Banyak cerita memang soal fase yang dinamakan jatuh cinta ini. Menyenangkan, mengharukan, melelahkan, bahkan sampai menyedihkan.. Semua bagian dari proses cerita yang terangkai secara multiplot.
Salah satu proses dalam fase yang disebut ‘jatuh cinta’ yang berekspektasi negatif, adalah ketika kita mencintai orang yang salah. Ya, mencintai orang yang tidak seharusnya. Atau bisa saja ia masuk kategori “seharusnya”, tapi dengan disertai alasan lain. Ketidakpantasan lahiriyah -yang notabene adalah produk pikiran berwujud sugesti- kadang mampu menyusun sendiri ending dari fase yang seharusnya mengalir secara alami tersebut. Sialnya, ending itu justru kebanyakan terkesan mendahului apa yang seharusnya. Mengerti sendiri kan.. bahwa sesuatu yang mendahului apa yang seharusnya, kadang menjadi sebuah kesimpulan prematur. Keniscayaan yang kemudian diyakini tanpa alasan, karena hanya berawal dari opini.

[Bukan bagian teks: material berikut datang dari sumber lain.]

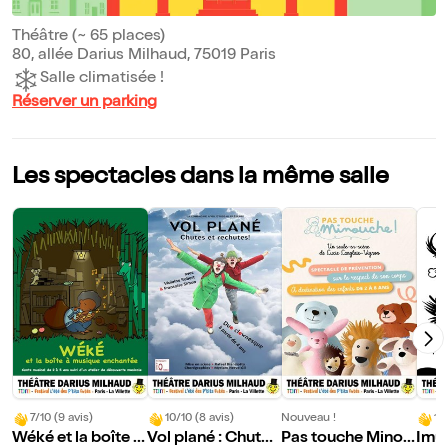
Théâtre (~ 65 places)
80, allée Darius Milhaud, 75019 Paris
Salle climatisée !
Réserver un parking
Les spectacles dans la même salle
7/10 (9 avis)
10/10 (8 avis)
Nouveau !
10
Wéké et la boîte à
Vol plané : Chutes
Pas touche Minou
Imug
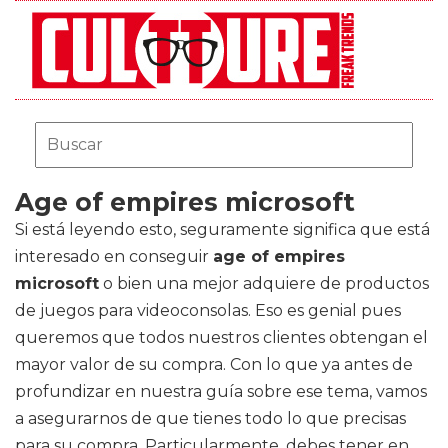
Age of empires microsoft
Si está leyendo esto, seguramente significa que está
interesado en conseguir
age of empires
microsoft
o bien una mejor adquiere de productos
de juegos para videoconsolas. Eso es genial pues
queremos que todos nuestros clientes obtengan el
mayor valor de su compra. Con lo que ya antes de
profundizar en nuestra guía sobre ese tema, vamos
a asegurarnos de que tienes todo lo que precisas
para su compra. Particularmente, debes tener en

Apapun, yang jelas, sebuah fase dalam hidup yang dinamakan ‘jatuh cinta’, tetap akan memberikan warna. Keceriaan yang nyaris serupa dengan apa yang pernah kita alami di masa kecil, terwujud atas hadirnya fase itu. Thanks God for giving us that moment. We’re never know how’s it goin’ to be, since all those hidden meanings are in You.